Jusqu’ici, le manque d’outils juridiques pour encadrer et faciliter les démarches d’habitat participatif a constitué un frein à son développement en France.
Pour encadrer et accompagner ces projets d’habitat participatif, la loi ALUR votée en mars 2014 prévoit deux nouvelles formes juridiques : la coopérative d’habitants et la société d’autopromotion.
En résumé ces deux types de sociétés visent à créer un cadre juridique permettant à des personnes ou des ménages d’assumer la maîtrise d’ouvrage de la construction de leur logement principal (en propriété individuelle ou collective). Il devient également possible d’associer des organismes sociaux (comme des bailleurs), afin de participer à la définition, à la conception, puis à la gestion des logements.

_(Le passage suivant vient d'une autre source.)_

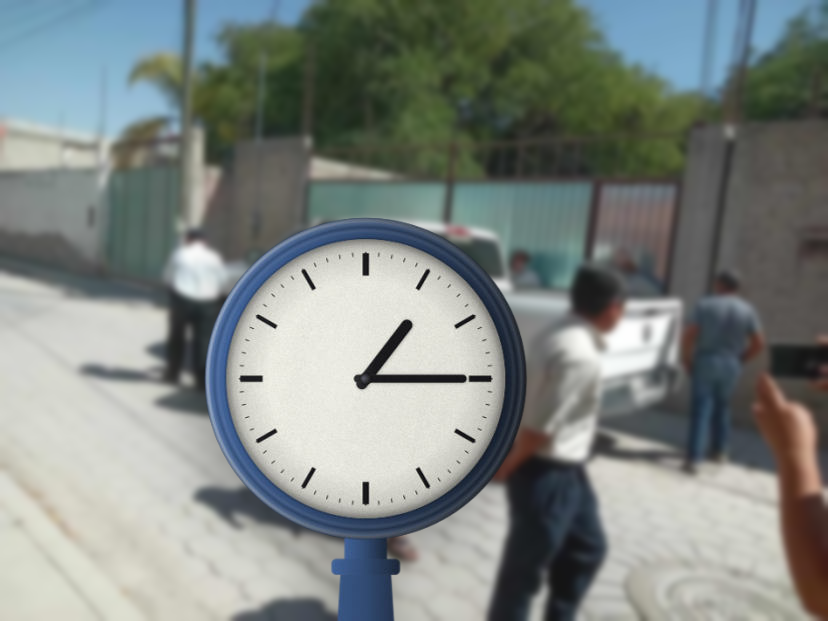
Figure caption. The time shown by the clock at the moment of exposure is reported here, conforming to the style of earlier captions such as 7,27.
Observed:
1,15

La coopérative d’habitants

Cette forme juridique constitue une alternative à la propriété « classique ». Les habitants détiennent des parts sociales de la coopérative : ils sont propriétaires collectivement de la coopérative mais ils sont individuellement locataires. Ils versent une redevance (assimilée à un loyer) permettant de rembourser l’emprunt et de payer les charges. Afin de limiter toute spéculation, la valeur des parts sociales est déconnectée de la valeur du bien sur le marché. Si l’immeuble est revendu, la plus-value ne peut être redistribuée entre les associés. Cela permet d’assurer la non-spéculation sur le long terme.
Les prises de décision reposent sur une gouvernance démocratique (une personne = une voix), avec des principes de solidarité très marqués.

La société d’autopromotion

L’objectif de ces sociétés est de construire un bien immobilier selon des aspirations communes (environnementales, sociales, économiques) pour le partager entre différents propriétaires. Après la livraison, la société d’autopromotion peut déboucher sur un fonctionnement de copropriété classique, mais les habitants peuvent aussi faire le choix de ne pas convertir les parts sociales des sociétaires en équivalent tantièmes (prorata des surfaces).
Cette forme de société conserve un attachement fort à la notion de propriété individuelle.